I'm writing some managed handle container, not unsimilar to std::unique_pointer (although I'm not writing my code in C++11 yet). I have something like this:
template <class H>
class UniqueHandle {
    H h;
public:
    UniqueHandle(H _h = 0) // "the first constructor", referred below
        :h(_h) {}
    UniqueHandle(UniqueHandle &other)
        :h(other.YieldOwnership()) {}
    ~UniqueHandle() { ::DeleteHandle(h); }
    UniqueHandle &operator =(UniqueHandle &other)
    {
        ::DeleteHandle(h); // release the old handle
        h = other.YieldOwnership();
        return *this;
    }
    UniqueHandle &operator =(H _h)
    {
        ::DeleteHandle(h); // release the old handle
        h = _h;
        return *this;
    }
    H YieldOwnership() { H result = h; h = 0; return result; }
    operator H() const { return h; }
};
There could be a bunch of other operators, but let's keep it simple. Now let's assume:
typedef int HANDLE;
void DeleteHandle(HANDLE h)
{
    cout << "deleting handle " << h << endl;
}
int main()
{
    UniqueHandle<HANDLE> h(123);
    UniqueHandle<HANDLE> h2 = 456;
    HANDLE unmanaged = 789;
    HANDLE mixed_case = (rand() & 1)? (HANDLE)h : unmanaged;
    DeleteHandle(unmanaged);
    return 0;
}
I've tried running this on ideone, and it works as expected.

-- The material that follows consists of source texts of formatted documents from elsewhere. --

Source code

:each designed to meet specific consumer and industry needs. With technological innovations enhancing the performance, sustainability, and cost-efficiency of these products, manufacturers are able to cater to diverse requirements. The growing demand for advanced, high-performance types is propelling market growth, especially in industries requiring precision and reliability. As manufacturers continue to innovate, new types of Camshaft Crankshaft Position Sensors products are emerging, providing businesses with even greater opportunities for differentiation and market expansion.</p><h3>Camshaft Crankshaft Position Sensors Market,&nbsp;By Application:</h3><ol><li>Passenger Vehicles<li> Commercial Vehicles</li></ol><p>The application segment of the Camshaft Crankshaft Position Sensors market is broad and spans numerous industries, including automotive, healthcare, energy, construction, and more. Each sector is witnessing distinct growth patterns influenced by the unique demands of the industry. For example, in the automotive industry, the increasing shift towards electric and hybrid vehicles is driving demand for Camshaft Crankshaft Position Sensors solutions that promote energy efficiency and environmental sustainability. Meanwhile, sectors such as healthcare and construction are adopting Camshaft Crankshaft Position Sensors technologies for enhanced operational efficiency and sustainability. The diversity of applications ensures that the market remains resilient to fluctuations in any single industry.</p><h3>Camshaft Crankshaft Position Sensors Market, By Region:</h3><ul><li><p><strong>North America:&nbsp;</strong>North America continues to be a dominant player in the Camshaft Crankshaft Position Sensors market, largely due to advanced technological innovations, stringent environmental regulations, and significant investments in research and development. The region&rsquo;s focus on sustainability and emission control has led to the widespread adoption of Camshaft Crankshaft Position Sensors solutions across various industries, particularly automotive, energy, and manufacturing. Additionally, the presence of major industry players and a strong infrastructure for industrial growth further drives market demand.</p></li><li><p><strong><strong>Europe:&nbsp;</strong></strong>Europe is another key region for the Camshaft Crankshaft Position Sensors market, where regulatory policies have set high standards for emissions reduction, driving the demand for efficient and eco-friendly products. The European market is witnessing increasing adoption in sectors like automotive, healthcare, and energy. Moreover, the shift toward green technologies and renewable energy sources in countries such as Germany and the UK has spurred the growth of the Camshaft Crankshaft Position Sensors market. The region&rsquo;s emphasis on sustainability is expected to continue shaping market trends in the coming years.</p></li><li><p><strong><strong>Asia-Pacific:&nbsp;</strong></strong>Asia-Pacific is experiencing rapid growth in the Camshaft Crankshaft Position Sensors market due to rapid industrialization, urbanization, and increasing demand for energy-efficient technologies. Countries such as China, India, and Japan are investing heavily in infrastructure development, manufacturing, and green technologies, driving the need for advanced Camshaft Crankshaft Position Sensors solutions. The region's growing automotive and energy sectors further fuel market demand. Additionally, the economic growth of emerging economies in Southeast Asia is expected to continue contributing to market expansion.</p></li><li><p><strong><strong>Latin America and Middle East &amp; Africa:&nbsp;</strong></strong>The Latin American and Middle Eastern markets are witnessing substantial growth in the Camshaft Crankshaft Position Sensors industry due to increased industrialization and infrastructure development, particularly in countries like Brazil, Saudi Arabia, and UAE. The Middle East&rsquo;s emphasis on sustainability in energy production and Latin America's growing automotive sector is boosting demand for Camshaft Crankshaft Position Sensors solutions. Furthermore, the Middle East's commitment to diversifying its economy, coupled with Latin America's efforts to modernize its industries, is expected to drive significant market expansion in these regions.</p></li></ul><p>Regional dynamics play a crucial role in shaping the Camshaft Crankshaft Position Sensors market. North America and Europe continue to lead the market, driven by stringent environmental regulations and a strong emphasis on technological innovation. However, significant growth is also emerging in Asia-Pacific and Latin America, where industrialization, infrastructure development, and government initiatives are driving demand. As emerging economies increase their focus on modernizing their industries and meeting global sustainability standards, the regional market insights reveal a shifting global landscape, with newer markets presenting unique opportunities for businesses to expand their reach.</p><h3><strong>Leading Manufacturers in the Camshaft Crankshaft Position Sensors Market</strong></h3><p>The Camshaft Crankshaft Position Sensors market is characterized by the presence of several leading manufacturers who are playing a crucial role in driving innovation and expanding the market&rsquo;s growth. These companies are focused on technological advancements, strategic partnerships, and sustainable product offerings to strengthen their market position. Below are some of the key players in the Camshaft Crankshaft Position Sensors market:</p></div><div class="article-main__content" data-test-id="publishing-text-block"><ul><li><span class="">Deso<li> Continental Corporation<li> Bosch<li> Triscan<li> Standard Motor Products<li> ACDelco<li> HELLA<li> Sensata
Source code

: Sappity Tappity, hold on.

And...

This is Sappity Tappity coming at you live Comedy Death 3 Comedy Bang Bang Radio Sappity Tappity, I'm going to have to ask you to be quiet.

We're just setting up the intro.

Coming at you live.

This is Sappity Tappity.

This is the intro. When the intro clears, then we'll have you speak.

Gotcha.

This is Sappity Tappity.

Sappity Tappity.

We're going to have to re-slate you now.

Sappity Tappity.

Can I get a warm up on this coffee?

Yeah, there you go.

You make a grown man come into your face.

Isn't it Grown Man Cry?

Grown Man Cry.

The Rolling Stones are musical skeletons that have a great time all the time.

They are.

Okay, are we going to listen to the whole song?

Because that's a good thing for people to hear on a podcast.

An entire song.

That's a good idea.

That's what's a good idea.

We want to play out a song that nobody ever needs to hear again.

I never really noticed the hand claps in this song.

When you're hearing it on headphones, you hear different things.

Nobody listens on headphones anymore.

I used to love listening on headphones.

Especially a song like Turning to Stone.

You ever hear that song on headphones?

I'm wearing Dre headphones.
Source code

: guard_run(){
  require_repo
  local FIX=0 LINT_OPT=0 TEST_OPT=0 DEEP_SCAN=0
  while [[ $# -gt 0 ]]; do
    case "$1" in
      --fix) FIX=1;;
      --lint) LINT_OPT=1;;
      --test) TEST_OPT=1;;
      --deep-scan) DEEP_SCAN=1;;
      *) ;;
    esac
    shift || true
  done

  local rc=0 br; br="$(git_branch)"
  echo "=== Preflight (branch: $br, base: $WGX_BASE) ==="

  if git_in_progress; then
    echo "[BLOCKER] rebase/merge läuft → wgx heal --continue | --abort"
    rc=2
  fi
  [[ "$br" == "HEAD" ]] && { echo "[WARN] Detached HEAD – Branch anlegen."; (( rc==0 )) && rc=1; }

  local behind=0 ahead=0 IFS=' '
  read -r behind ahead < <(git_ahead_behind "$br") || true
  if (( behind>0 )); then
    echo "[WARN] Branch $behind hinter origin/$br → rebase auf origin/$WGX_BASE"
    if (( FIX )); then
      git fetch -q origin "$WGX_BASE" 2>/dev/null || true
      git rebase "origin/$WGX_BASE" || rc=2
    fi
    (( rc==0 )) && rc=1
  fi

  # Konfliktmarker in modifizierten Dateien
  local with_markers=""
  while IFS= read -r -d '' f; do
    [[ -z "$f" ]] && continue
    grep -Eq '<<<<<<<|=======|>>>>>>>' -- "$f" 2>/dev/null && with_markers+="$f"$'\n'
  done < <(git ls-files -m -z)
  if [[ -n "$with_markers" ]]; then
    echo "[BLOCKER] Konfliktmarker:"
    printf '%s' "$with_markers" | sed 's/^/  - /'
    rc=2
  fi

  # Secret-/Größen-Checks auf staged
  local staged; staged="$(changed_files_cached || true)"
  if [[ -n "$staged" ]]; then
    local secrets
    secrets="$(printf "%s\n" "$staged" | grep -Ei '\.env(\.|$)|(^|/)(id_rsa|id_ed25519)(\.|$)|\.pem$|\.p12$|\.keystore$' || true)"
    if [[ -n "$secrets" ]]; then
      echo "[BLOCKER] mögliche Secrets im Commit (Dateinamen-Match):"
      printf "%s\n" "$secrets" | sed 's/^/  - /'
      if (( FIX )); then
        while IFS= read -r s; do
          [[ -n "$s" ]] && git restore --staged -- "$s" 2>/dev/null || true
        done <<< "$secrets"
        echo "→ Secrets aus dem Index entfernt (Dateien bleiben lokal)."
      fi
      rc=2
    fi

However, in Visual Studio (2008), the mixed_case does not require the conversion of h to bare HANDLE and instead implicitly converts unmanaged to UniqueHandle<HANDLE>, which causes its deletion shortly after. It took me some time to find this bug, and I know it can be fixed by declaring the first constructor as explicit.
My question is: are the operator = equally dangerous? What other perils one can run into with these types of unique resource managers?